Side-by-side comparison of AI visibility scores, market position, and capabilities
AI energy disaggregation platform turning smart meter data into appliance-level insights for utilities; EV charging detection and personalized efficiency programs competing with Itron and Uplight.
Bidgely is an AI-powered energy intelligence platform that helps utility companies personalize engagement with their residential customers — using machine learning to analyze smart meter data and disaggregate household energy usage into appliance-level insights (the "home energy fingerprint"), enabling utilities to deliver relevant energy efficiency recommendations, demand response incentives, and time-of-use pricing guidance to customers at scale. Founded in 2012 in Sunnyvale, California, Bidgely has raised approximately $50 million and serves major utilities including Pacific Gas & Electric (PG&E), Consumers Energy, Rocky Mountain Power, and international utility customers.\n\nBidgely's energy disaggregation technology analyzes the whole-home energy consumption pattern from smart meter data to identify individual appliance signatures — detecting when an EV is charging, identifying inefficient HVAC behavior, recognizing when a water heater is nearing end of life, and flagging unusually high usage periods. This appliance-level insight enables utilities to deliver personalized recommendations ("your EV charging is adding $40/month to your bill — shift to off-peak charging to save $25") rather than generic conservation tips. The platform also identifies utility program candidates (customers who would benefit from appliance rebates, time-of-use rate plans, or demand response enrollment) from the disaggregated usage data.\n\nIn 2025, Bidgely competes with Oracle Utilities, Itron (grid analytics), and Uplight for utility customer engagement and energy analytics platforms. The rapid adoption of EVs and distributed energy resources (solar, batteries) creates new complexity in utility grid management and customer engagement — utilities need to understand and manage EV charging patterns, solar export, and battery dispatch at the individual customer level. Bidgely's EV intelligence capabilities have become a key differentiator as utilities navigate the energy transition. The 2025 strategy focuses on growing EV-specific analytics (managed charging programs, grid impact modeling), expanding internationally to European utilities facing rapid electrification, and building carbon tracking capabilities for utilities with net-zero commitments.
Akron OH Midwest/Mid-Atlantic regulated utility (NYSE: FE) ~$13.5B FY2024 revenue; HB 6 scandal recovery complete, $26B 2024-2028 capex, 6M customers in 6 states, data center NJ growth competing with AEP and Exelon.
FirstEnergy Corp. is an Akron, Ohio-based regulated electric utility holding company — publicly traded on the New York Stock Exchange (NYSE: FE) as an S&P 500 Utilities component — providing electric transmission and distribution service to approximately 6 million customers across six states (Ohio, Pennsylvania, West Virginia, New Jersey, Maryland, New York) through regulated utility subsidiaries including Ohio Edison, Cleveland Electric Illuminating, Toledo Edison, Pennsylvania Power, The Illuminating Company, Monongahela Power, Potomac Edison, Jersey Central Power & Light, Met-Ed, Penn Power, and West Penn Power through approximately 12,000 employees.

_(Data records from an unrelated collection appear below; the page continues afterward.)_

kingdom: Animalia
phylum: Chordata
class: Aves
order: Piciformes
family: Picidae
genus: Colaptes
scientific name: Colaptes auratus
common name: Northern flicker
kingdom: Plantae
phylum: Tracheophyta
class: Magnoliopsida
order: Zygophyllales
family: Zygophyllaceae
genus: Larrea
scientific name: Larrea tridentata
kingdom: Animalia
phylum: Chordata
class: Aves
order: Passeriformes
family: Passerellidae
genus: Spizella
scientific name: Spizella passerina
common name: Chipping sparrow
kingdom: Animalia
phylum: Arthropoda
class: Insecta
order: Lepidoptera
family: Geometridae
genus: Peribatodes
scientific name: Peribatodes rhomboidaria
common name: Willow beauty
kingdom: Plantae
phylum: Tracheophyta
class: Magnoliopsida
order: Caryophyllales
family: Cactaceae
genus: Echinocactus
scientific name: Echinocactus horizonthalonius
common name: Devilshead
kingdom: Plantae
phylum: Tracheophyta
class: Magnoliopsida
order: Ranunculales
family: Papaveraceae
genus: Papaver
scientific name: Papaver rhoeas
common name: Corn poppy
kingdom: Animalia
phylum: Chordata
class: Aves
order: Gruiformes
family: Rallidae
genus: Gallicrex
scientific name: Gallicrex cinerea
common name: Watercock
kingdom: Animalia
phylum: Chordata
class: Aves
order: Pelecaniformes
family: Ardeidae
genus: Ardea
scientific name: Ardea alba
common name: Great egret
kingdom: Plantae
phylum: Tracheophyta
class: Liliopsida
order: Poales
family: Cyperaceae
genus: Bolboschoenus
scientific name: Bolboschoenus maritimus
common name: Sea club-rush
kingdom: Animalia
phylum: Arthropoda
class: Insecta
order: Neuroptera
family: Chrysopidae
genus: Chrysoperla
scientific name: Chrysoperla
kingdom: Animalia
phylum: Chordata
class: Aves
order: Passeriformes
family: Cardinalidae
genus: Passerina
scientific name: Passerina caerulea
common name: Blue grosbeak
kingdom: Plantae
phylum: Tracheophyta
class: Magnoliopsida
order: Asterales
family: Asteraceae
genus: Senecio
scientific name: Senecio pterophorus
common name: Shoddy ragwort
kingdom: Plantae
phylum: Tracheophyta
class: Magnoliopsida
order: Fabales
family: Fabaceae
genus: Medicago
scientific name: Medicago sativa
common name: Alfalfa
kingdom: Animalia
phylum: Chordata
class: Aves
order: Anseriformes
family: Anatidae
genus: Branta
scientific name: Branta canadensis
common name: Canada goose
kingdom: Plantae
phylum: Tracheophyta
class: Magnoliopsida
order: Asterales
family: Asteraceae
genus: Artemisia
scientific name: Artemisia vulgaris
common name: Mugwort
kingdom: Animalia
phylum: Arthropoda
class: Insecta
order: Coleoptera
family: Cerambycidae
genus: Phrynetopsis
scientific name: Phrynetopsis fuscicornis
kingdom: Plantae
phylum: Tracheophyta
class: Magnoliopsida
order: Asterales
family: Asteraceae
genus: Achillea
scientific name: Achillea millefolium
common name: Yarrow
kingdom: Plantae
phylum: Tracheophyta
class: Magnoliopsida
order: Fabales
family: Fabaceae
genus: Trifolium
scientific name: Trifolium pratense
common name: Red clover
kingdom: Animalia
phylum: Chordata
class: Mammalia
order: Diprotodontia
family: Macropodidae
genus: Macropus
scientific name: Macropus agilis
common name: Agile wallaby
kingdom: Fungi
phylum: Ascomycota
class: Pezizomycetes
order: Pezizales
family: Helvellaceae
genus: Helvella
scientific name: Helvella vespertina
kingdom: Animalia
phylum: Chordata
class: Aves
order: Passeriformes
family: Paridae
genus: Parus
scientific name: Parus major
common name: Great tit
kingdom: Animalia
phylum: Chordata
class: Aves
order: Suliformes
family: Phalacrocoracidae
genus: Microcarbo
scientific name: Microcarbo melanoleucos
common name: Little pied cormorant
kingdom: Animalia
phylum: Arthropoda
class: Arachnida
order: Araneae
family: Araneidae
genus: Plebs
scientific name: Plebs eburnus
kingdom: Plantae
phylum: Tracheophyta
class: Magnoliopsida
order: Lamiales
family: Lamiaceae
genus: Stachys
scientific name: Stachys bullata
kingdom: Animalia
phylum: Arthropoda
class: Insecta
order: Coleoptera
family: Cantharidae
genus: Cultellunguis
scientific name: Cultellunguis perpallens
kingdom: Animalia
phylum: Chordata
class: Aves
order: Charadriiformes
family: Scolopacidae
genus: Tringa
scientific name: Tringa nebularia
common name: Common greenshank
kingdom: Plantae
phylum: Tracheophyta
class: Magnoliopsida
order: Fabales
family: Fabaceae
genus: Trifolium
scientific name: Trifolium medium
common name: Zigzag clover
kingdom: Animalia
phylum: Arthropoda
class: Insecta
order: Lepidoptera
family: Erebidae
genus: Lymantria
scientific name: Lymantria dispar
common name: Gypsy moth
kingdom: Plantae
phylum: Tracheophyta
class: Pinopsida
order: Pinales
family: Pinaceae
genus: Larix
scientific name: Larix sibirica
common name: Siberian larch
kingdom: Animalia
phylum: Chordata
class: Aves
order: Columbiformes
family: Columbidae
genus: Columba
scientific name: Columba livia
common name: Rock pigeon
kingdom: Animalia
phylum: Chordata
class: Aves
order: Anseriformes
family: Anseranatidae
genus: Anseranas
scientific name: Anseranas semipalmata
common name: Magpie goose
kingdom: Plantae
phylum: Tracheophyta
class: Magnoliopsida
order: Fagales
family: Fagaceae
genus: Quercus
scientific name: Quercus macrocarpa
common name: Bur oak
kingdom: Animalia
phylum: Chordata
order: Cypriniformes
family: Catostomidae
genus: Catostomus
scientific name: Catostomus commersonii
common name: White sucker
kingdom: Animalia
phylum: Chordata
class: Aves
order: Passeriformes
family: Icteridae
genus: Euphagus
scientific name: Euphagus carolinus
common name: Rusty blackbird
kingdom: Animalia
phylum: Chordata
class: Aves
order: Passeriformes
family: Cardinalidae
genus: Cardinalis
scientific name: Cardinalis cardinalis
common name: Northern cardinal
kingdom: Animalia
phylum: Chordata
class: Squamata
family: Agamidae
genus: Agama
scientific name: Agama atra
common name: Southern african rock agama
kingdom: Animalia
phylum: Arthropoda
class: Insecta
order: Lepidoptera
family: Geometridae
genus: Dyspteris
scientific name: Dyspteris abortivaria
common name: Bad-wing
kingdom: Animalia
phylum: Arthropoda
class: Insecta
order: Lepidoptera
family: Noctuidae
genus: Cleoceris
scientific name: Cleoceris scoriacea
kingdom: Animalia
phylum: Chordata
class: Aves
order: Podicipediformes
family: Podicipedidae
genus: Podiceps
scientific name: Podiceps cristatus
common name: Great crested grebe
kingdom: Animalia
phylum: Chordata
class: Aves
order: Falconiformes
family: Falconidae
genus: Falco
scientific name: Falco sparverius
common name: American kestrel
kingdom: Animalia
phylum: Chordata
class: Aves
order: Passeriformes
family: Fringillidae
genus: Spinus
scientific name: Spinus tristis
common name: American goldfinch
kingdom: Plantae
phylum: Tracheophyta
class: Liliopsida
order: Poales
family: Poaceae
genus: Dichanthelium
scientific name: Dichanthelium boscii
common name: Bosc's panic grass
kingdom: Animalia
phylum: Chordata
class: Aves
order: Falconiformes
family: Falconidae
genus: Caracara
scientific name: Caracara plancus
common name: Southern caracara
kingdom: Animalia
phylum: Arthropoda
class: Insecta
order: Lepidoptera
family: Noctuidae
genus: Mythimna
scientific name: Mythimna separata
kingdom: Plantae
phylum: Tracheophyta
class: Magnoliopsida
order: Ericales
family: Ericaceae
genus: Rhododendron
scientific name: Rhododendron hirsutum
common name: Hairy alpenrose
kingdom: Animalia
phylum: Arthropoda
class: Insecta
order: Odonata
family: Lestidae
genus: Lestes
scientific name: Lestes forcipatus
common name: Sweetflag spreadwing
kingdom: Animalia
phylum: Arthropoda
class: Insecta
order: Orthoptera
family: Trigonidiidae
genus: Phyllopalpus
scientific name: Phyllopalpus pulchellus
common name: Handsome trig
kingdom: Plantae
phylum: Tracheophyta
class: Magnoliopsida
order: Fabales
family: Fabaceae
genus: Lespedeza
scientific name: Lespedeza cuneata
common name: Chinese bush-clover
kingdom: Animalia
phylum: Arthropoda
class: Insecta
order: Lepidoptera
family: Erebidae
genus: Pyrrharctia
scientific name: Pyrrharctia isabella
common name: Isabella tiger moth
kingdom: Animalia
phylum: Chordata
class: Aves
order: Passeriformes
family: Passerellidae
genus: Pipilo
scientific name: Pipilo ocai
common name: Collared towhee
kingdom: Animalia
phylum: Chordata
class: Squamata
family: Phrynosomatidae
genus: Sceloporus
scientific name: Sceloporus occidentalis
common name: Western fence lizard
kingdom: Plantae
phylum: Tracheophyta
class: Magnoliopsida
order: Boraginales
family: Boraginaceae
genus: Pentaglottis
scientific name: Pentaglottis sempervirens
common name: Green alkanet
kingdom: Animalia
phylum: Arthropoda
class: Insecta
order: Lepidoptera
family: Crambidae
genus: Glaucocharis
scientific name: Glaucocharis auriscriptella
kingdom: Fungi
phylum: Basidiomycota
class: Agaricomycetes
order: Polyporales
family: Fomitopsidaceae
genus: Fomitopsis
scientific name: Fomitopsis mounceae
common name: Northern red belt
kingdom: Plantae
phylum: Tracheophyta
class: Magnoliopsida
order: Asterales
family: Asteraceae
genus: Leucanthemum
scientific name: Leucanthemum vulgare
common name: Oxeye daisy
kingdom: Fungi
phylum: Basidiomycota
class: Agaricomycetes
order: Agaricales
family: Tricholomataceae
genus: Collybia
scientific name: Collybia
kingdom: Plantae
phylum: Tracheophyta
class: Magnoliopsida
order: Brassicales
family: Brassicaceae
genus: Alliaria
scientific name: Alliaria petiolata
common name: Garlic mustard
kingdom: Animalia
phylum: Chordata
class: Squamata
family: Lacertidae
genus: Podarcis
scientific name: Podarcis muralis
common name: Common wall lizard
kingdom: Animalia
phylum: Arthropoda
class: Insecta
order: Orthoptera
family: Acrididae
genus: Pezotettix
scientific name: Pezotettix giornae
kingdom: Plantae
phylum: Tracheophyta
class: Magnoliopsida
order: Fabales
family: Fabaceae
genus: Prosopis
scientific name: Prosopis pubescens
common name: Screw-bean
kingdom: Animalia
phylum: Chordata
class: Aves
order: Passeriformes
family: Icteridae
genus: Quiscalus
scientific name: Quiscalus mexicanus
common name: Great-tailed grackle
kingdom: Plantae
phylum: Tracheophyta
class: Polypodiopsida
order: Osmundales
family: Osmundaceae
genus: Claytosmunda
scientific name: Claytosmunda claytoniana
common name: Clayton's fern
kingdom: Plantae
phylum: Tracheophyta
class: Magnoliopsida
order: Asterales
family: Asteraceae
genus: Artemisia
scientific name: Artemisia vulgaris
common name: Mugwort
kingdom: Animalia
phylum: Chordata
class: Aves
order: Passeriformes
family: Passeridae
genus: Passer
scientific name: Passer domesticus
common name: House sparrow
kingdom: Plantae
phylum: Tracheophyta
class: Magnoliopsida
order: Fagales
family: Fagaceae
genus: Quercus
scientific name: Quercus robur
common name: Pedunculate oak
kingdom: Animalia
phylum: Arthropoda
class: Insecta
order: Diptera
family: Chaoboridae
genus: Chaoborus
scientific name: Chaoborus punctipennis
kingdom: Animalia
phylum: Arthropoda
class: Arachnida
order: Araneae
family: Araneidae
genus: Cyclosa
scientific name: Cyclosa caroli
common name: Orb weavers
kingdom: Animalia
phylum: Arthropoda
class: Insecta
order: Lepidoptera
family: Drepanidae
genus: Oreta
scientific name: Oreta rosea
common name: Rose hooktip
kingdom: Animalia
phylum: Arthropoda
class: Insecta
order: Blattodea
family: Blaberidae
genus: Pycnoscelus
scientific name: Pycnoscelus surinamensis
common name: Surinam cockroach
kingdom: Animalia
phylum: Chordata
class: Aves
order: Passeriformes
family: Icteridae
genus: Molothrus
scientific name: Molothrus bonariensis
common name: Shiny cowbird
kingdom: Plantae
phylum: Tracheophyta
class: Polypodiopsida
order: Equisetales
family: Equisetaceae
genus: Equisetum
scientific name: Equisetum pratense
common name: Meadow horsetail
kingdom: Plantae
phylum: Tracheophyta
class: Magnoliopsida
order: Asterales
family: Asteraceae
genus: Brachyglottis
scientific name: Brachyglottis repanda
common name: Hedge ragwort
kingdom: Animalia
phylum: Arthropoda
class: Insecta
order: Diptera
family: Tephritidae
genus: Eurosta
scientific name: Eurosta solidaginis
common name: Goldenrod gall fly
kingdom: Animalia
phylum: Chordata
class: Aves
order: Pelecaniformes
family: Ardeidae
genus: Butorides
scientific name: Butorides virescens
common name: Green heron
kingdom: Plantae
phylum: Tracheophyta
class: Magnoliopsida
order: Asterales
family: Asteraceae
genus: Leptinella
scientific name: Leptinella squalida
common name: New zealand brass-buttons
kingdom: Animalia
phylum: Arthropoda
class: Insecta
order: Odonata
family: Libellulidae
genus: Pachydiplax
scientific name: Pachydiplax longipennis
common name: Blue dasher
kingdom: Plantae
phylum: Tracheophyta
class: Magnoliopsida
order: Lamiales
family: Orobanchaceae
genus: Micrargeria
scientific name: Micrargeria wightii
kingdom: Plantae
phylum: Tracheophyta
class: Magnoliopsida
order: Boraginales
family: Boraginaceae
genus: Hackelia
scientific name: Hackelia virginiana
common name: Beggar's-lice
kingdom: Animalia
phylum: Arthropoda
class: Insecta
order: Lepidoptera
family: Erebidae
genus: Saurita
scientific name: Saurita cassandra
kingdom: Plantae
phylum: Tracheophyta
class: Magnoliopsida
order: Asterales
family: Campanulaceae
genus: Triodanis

FirstEnergy is in the final stages of reputational and operational recovery from a historic corporate governance scandal: in 2020, FirstEnergy admitted to paying $60 million in bribes to Ohio utility regulators and state legislators (including former Ohio House Speaker Larry Householder) to secure passage of HB 6 — a $1.3 billion nuclear plant bailout law that was later repealed — resulting in criminal convictions, executive departures, shareholder class action settlements, and a $230 million DOJ deferred prosecution agreement. In fiscal year 2024, FirstEnergy reported revenues of approximately $13.5 billion, with the company executing CEO Brian Tierney's (joined 2023) strategy of rebuilding regulatory trust, improving operational performance, and executing the $26 billion capital plan (2024-2028) for grid modernization, electric vehicle infrastructure, and smart meter installation across the six-state service territory. FirstEnergy's 2021 divestiture of its competitive power generation business (FirstEnergy Solutions — renamed Evolent Energy Resources, including the Davis-Besse and Perry nuclear plants in Ohio) simplified FirstEnergy to a pure regulated utility — eliminating the commodity generation exposure that had distorted earnings and contributed to the improper HB 6 lobbying motivation.